Dass wir uns selbst Individualität zuschreiben, ist für die meisten Menschen unseres Kulturkreises selbstverständlich und scheint kaum der Erörterung wert zu sein. Allerdings ergeben sich daraus eine Reihe von Doktrinen, die in der Pädagogik, der Psychologie und der Soziologie, aber auch im öffentlichen Diskurs kontrovers diskutiert werden. So gibt es in der Soziologie die deskriptive These von der zunehmenden Individualisierung moderner Gesellschaften, in der politischen Theoriebildung kennt man den Individualismus als normative These und in der Theorie der Sozialwissenschaften – in seiner methodischen Wendung – als „methodologischen Individualismus“.

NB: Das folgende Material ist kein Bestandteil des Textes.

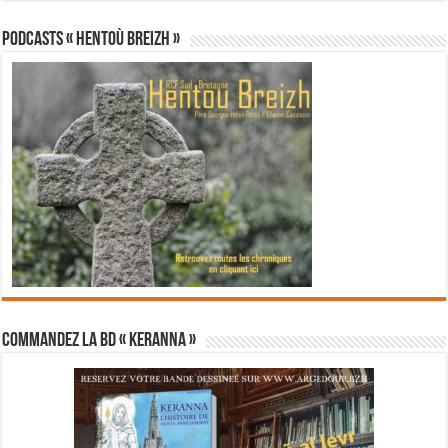
PODCASTS « Hentoù Breizh »
Commandez la BD « Keranna »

Im Mittelpunkt dieses Seminars steht die genuin philosophische Frage: Wie kann das Phänomen der menschlichen Individualität, das die Wurzel dieser und anderer „Ismen“ darstellt, genau beschrieben und begrifflich gefasst werden? Zu dieser Frage gibt es in der Philosophie – im Unterschied zur Debatte um den Begriff des Selbst oder den Personenbegriff – keine konsensuell akzeptierte Terminologie und keinen etablierten Kanon an Theorien. Dennoch reichen Spuren der Auseinandersetzung mit diesem Thema weit in die Philosophiegeschichte zurück.

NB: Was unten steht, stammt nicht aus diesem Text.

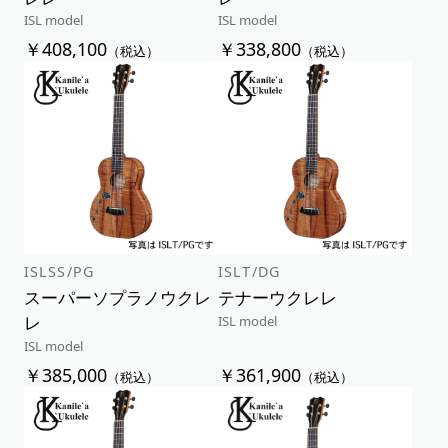
ISL model
ISL model
￥408,100
￥338,800
（税込）
（税込）
ISLSS/PG
ISLT/DG
スーパーソプラノウクレ
テナーウクレレ
レ
ISL model
ISL model
￥385,000
￥361,900
（税込）
（税込）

Im Seminar werden wir uns sowohl mit klassischen als auch mit zeitgenössischen Texten zum Thema Individualität auseinandersetzen, um uns die verschiedenen Bedeutungsaspekte menschlicher Individualität zu erschließen. Ziel des Seminars ist es zu verdeutlichen, aus welchen Gründen Individualität ein unverzichtbarer Bestandteil unseres menschlichen Selbstverständnisses ist.